AQMesh hourly data for O3, NO2, PM2.5, PM10, temperature and relative humidity were compared by quarter to reference values (Q1: January-March, Q2: April-June, Q3: July-September, Q4: October-December).
*Outliers were defined from the AQMesh dataset using the IQR Method
(all data points more than 1.5 below the the lower bound quartile or
above the upper bound quartile).
PM10 readings were significantly impacted by the “fog affect” that typically occurs at dawn between the hours of 3-6am EST during summer months. AQMesh flags coarse particulate readings with the code “deliquescence” if measured RH values are above a threshold, however those flags were not largely applied in our dataset. During these fog events, PM10 values were reported at anomalously high values due to interference with the optical particle counter. These outliers were removed from the dataset using the IQR method, in which all data points 1.5 beyond the lower and upper bound quartiles were excluded. Due to the limitations of the OPCs, data from these fog windows- especially in summer months- would have to be excluded from a dataset. Several studies suggest a heatded inlet would decrease this humidity sensitivity, however that was not evaluated due to our solar configuration.

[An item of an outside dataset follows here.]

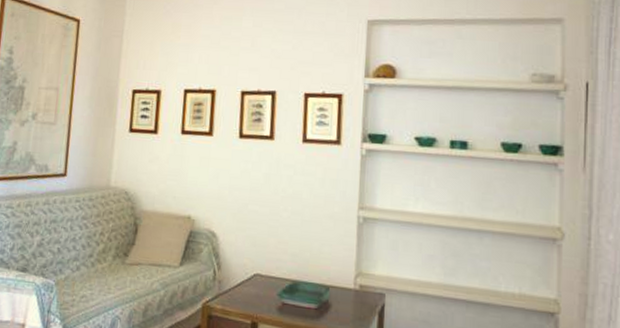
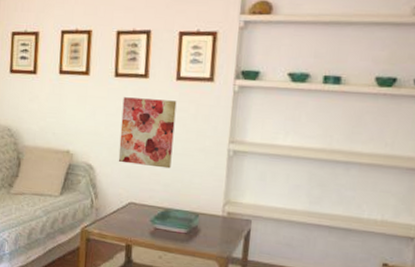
wall art: none [242,159,303,237] -> present [118,97,177,169]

With outliers removed from the dataset, PM2.5 was the only parameter which fell within acceptable levels in comparison to EPA Air Sensor Performance Targets. PM2.5 shows significant correlation through linear regression models and acceptable offset and RMSE, with slope just outside of the target range. With outliers excluded, PM10 data show acceptable offset and RMSE, but with slope and R2 beyond target ranges. O3 data are just outside of targets for slope, R2 and RMSE, but display an acceptable offset. NO2 measurements showed weak to non-correlation with the regulatory instrument. Temperature and RH measurements in the pod were expected to vary slightly from station measurements due to the location of the sensors within the sensor housing. However, results show that temperature and RH correlate well with ambient measurements and can be expected to track near ambient levels. Data capture is 100% during the testing window, with no significant (greater than 7 minutes) power disruptions. The only data unavailable for analysis were PM2.5 and PM10 measurements flagged for deliquescence in the AQMesh DAS.